Stéphanie Rist, ministre de la Santé, ne cache pas son inquiétude. Elle précise que si la protection des Français malades reste une priorité absolue, le système doit demeurer « soutenable ». Le constat est clair : sans intervention rapide, le coût des arrêts de travail deviendra ingérable pour le budget de l’État.
Pourquoi cette hausse explosive ?
L’analyse des données révèle des tendances lourdes. Selon l’Assurance-maladie, 40 % de cette augmentation ne s’explique pas par une détérioration de la santé publique, mais par un recours accru aux arrêts maladie. Plusieurs facteurs entrent en jeu :
- Une dégradation perçue de la qualité de vie au travail.
- Des prescriptions médicales parfois jugées non pertinentes.
- Un manque de suivi pour les patients arrêtés sur de longues périodes.
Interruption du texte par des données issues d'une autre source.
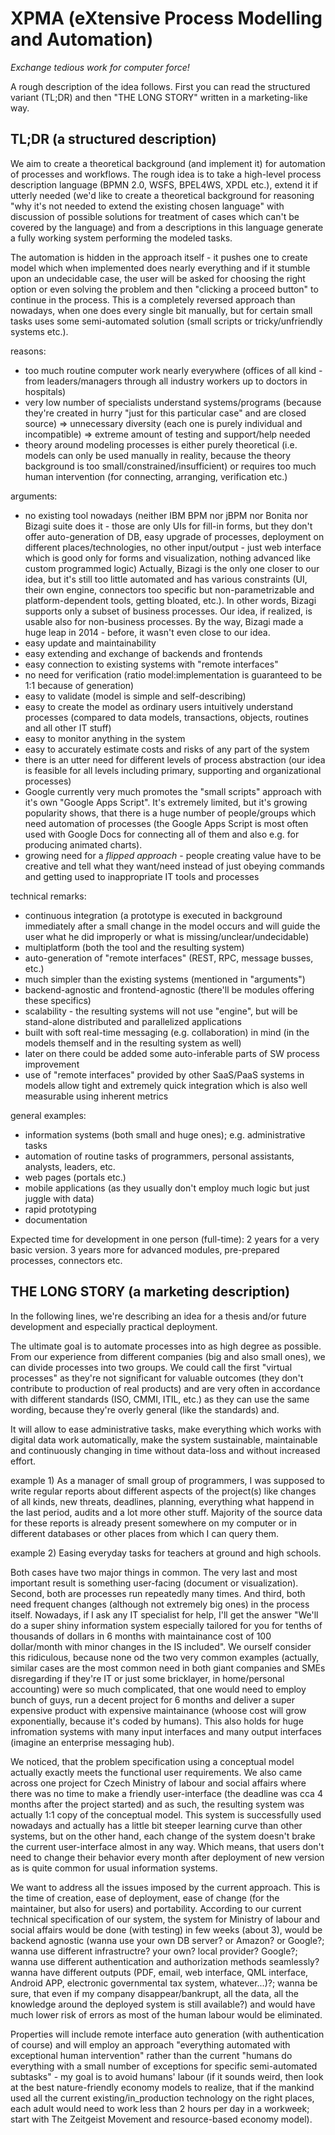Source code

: XPMA (eXtensive Process Modelling and Automation)
=================================================

*Exchange tedious work for computer force!*

A rough description of the idea follows. First you can read the structured variant (TL;DR) and then "THE LONG STORY" written in a marketing-like way.

TL;DR (a structured description)
----------------------------------

We aim to create a theoretical background (and implement it) for automation of processes and workflows. The rough idea is to take a high-level process description language (BPMN 2.0, WSFS, BPEL4WS, XPDL etc.), extend it if utterly needed (we'd like to create a theoretical background for reasoning "why it's not needed to extend the existing chosen language" with discussion of possible solutions for treatment of cases which can't be covered by the language) and from a descriptions in this language generate a fully working system performing the modeled tasks.

The automation is hidden in the approach itself - it pushes one to create model which when implemented does nearly everything and if it stumble upon an undecidable case, the user will be asked for choosing the right option or even solving the problem and then "clicking a proceed button" to continue in the process. This is a completely reversed approach than nowadays, when one does every single bit manually, but for certain small tasks uses some semi-automated solution (small scripts or tricky/unfriendly systems etc.).

reasons:
* too much routine computer work nearly everywhere (offices of all kind - from leaders/managers through all industry workers up to doctors in hospitals)
* very low number of specialists understand systems/programs (because they're created in hurry "just for this particular case" and are closed source) => unnecessary diversity (each one is purely individual and incompatible) => extreme amount of testing and support/help needed
* theory around modeling processes is either purely theoretical (i.e. models can only be used manually in reality, because the theory background is too small/constrained/insufficient) or requires too much human intervention (for connecting, arranging, verification etc.)

arguments:
* no existing tool nowadays (neither IBM BPM nor jBPM nor Bonita nor Bizagi suite does it - those are only UIs for fill-in forms, but they don't offer auto-generation of DB, easy upgrade of processes, deployment on different places/technologies, no other input/output - just web interface which is good only for forms and visualization, nothing advanced like custom programmed logic)
Actually, Bizagi is the only one closer to our idea, but it's still too little automated and has various constraints (UI, their own engine, connectors too specific but non-parametrizable and platform-dependent tools, getting bloated, etc.). In other words, Bizagi supports only a subset of business processes. Our idea, if realized, is usable also for non-business processes. By the way, Bizagi made a huge leap in 2014 - before, it wasn't even close to our idea.
* easy update and maintainability
* easy extending and exchange of backends and frontends
* easy connection to existing systems with "remote interfaces"
* no need for verification (ratio model:implementation is guaranteed to be 1:1 because of generation)
* easy to validate (model is simple and self-describing)
* easy to create the model as ordinary users intuitively understand processes (compared to data models, transactions, objects, routines and all other IT stuff)
* easy to monitor anything in the system
* easy to accurately estimate costs and risks of any part of the system
* there is an utter need for different levels of process abstraction (our idea is feasible for all levels including primary, supporting and organizational processes)
* Google currently very much promotes the "small scripts" approach with it's own "Google Apps Script". It's extremely limited, but it's growing popularity shows, that there is a huge number of people/groups which need automation of processes (the Google Apps Script is most often used with Google Docs for connecting all of them and also e.g. for producing animated charts).
* growing need for a *flipped approach* - people creating value have to be creative and tell what they want/need instead of just obeying commands and getting used to inappropriate IT tools and processes

technical remarks:
* continuous integration (a prototype is executed in background immediately after a small change in the model occurs and will guide the user what he did improperly or what is missing/unclear/undecidable)
* multiplatform (both the tool and the resulting system)
* auto-generation of "remote interfaces" (REST, RPC, message busses, etc.)
* much simpler than the existing systems (mentioned in "arguments")
* backend-agnostic and frontend-agnostic (there'll be modules offering these specifics)
* scalability - the resulting systems will not use "engine", but will be stand-alone distributed and parallelized applications
* built with soft real-time messaging (e.g. collaboration) in mind (in the models themself and in the resulting system as well)
* later on there could be added some auto-inferable parts of SW process improvement
* use of "remote interfaces" provided by other SaaS/PaaS systems in models allow tight and extremely quick integration which is also well measurable using inherent metrics

general examples:
* information systems (both small and huge ones); e.g. administrative tasks
* automation of routine tasks of programmers, personal assistants, analysts, leaders, etc.
* web pages (portals etc.)
* mobile applications (as they usually don't employ much logic but just juggle with data)
* rapid prototyping
* documentation

Expected time for development in one person (full-time): 2 years for a very basic version. 3 years more for advanced modules, pre-prepared processes, connectors etc.

THE LONG STORY (a marketing description)
----------------------------------------

In the following lines, we're describing an idea for a thesis and/or future development and especially practical deployment.

The ultimate goal is to automate processes into as high degree as possible. From our experience from different companies (big and also small ones), we can divide processes into two groups. We could call the first "virtual processes" as they're not significant for valuable outcomes (they don't contribute to production of real products) and are very often in accordance with different standards (ISO, CMMI, ITIL, etc.) as they can use the same wording, because they're overly general (like the standards) and.

It will allow to ease administrative tasks, make everything which works with digital data work automatically, make the system sustainable, maintainable and continuously changing in time without data-loss and without increased effort.

example 1) As a manager of small group of programmers, I was supposed to write regular reports about different aspects of the project(s) like changes of all kinds, new threats, deadlines, planning, everything what happend in the last period, audits and a lot more other stuff. Majority of the source data for these reports is already present somewhere on my computer or in different databases or other places from which I can query them.

example 2) Easing everyday tasks for teachers at ground and high schools.

Both cases have two major things in common. The very last and most important result is something user-facing (document or visualization). Second, both are processes run repeatedly many times. And third, both need frequent changes (although not extremely big ones) in the process itself. Nowadays, if I ask any IT specialist for help, I'll get the answer "We'll do a super shiny information system especially tailored for you for tenths of thousands of dollars in 6 months with maintainance cost of 100 dollar/month with minor changes in the IS included". We ourself consider this ridiculous, because none od the two very common examples (actually, similar cases are the most common need in both giant companies and SMEs disregarding if they're IT or just some bricklayer, in home/personal accounting) were so much complicated, that one would need to employ bunch of guys, run a decent project for 6 months and deliver a super expensive product with expensive maintainance (whoose cost will grow exponentially, because it's coded by humans). This also holds for huge infromation systems with many input interfaces and many output interfaces (imagine an enterprise messaging hub).

We noticed, that the problem specification using a conceptual model actually exactly meets the functional user requirements. We also came across one project for Czech Ministry of labour and social affairs where there was no time to make a friendly user-interface (the deadline was cca 4 months after the project started) and as such, the resulting system was actually 1:1 copy of the conceptual model. This system is successfully used nowadays and actually has a little bit steeper learning curve than other systems, but on the other hand, each change of the system doesn't brake the current user-interface almost in any way. Which means, that users don't need to change their behavior every month after deployment of new version as is quite common for usual information systems.

We want to address all the issues imposed by the current approach. This is the time of creation, ease of deployment, ease of change (for the maintainer, but also for users) and portability. According to our current technical specification of our system, the system for Ministry of labour and social affairs would be done (with testing) in few weeks (about 3), would be backend agnostic (wanna use your own DB server? or Amazon? or Google?; wanna use different infrastructre? your own? local provider? Google?; wanna use different authentication and authorization methods seamlessly? wanna have different outputs (PDF, email, web interface, QML interface, Android APP, electronic governmental tax system, whatever...)?; wanna be sure, that even if my company disappear/bankrupt, all the data, all the knowledge around the deployed system is still available?) and would have much lower risk of errors as most of the human labour would be eliminated.

Properties will include remote interface auto generation (with authentication of course) and will employ an approach "everything automated with exceptional human intervention" rather than the current "humans do everything with a small number of exceptions for specific semi-automated subtasks" - my goal is to avoid humans' labour (if it sounds weird, then look at the best nature-friendly economy models to realize, that if the mankind used all the current existing/in_production technology on the right places, each adult would need to work less than 2 hours per day in a workweek; start with The Zeitgeist Movement and resource-based economy model).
Des mesures concrètes attendues dès le mois d’avril
Le temps de la réflexion touche à sa fin. Après plusieurs réunions stratégiques à Matignon et à Bercy, le gouvernement s’apprête à dévoiler sa feuille de route. Sébastien Lecornu a insisté sur l’urgence d’agir maintenant, estimant qu’attendre trop tard dans l’année rendrait toute action inefficace. C’est pourquoi des annonces officielles sont programmées pour avril prochain.
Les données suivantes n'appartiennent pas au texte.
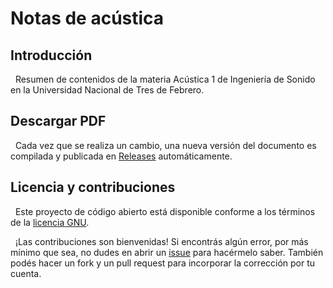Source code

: # Notas de acústica

## Introducción

&nbsp;
Resumen de contenidos de la materia Acústica 1 de Ingeniería de Sonido en la Universidad Nacional de Tres de Febrero.

## Descargar PDF

&nbsp;
Cada vez que se realiza un cambio, una nueva versión del documento es compilada y publicada en [Releases](https://github.com/mrmalvicino/acoustics-notes/releases) automáticamente.

## Licencia y contribuciones

&nbsp;
Este proyecto de código abierto está disponible conforme a los términos de la [licencia GNU](./LICENSE).

&nbsp;
¡Las contribuciones son bienvenidas!
Si encontrás algún error, por más mínimo que sea, no dudes en abrir un [issue](https://github.com/mrmalvicino/acoustics-notes/issues/) para hacérmelo saber.
También podés hacer un fork y un pull request para incorporar la corrección por tu cuenta.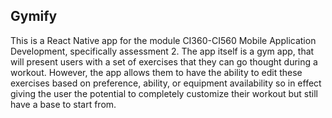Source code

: ## Gymify

This is a React Native app for the module CI360-CI560 Mobile Application Development, specifically 
assessment 2. The app itself is a gym app, that will present users with a set of exercises that they 
can go thought during a workout. However, the app allows them to have the ability to edit these exercises 
based on preference, ability, or equipment availability so in effect giving the user the potential to completely 
customize their workout but still have a base to start from.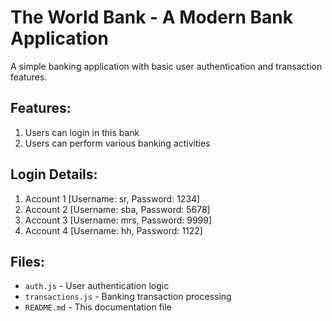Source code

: # The World Bank - A Modern Bank Application

A simple banking application with basic user authentication and transaction features.

## Features:
1. Users can login in this bank
2. Users can perform various banking activities

## Login Details:
1. Account 1 [Username: sr, Password: 1234]
2. Account 2 [Username: sba, Password: 5678]
3. Account 3 [Username: mrs, Password: 9999]
4. Account 4 [Username: hh, Password: 1122]

## Files:
- `auth.js` - User authentication logic
- `transactions.js` - Banking transaction processing
- `README.md` - This documentation file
Stéphanie Rist travaille activement sur ce dossier en collaboration avec Jean-Pierre Farandou, ministre du Travail, et David Amiel, ministre des Comptes publics. L’objectif est de trouver un équilibre entre nécessaire protection sociale et rigueur budgétaire.
La cible prioritaire : les arrêts longs
Tous les arrêts ne se valent pas financièrement. La Drees, service statistique du ministère, met en lumière une disparité frappante. Si les arrêts de moins de huit jours représentent près de la moitié des cas, ils ne pèsent que 4 % de la dépense totale. À l’inverse, les arrêts de plus de six mois, qui ne concernent que 7 % des salariés, absorbent à eux seuls 45 % du budget des indemnités.
Ce phénomène s’explique en partie par le fait que les salariés les plus âgés, souvent mieux rémunérés, sont statistiquement plus sujets aux arrêts de longue durée, tirant ainsi le coût moyen vers le haut.
Le bras de fer avec le corps médical
La réforme des arrêts maladie ne se fait pas sans heurts. Dans le cadre du dernier Projet de loi de financement de la Sécurité sociale (PLFSS), le gouvernement avait déjà tenté de limiter la primo-prescription à un mois. De plus, depuis avril 2025, le salaire de référence pour le calcul des indemnités a été plafonné à 1,4 Smic, contre 1,8 Smic auparavant.
Une mesure plus controversée avait également été envisagée : l’obligation de mise sous objectifs pour les généralistes jugés trop généreux dans leurs prescriptions. Face à la fronde des médecins, cette disposition a été retirée du texte initial examiné au Parlement. Cependant, l’entourage de la ministre de la Santé assure que l’outil n’est pas abandonné. Des discussions sont en cours pour adapter ce mécanisme de contrôle avant le prochain PLFSS, afin de mieux encadrer les pratiques sans braquer le corps médical.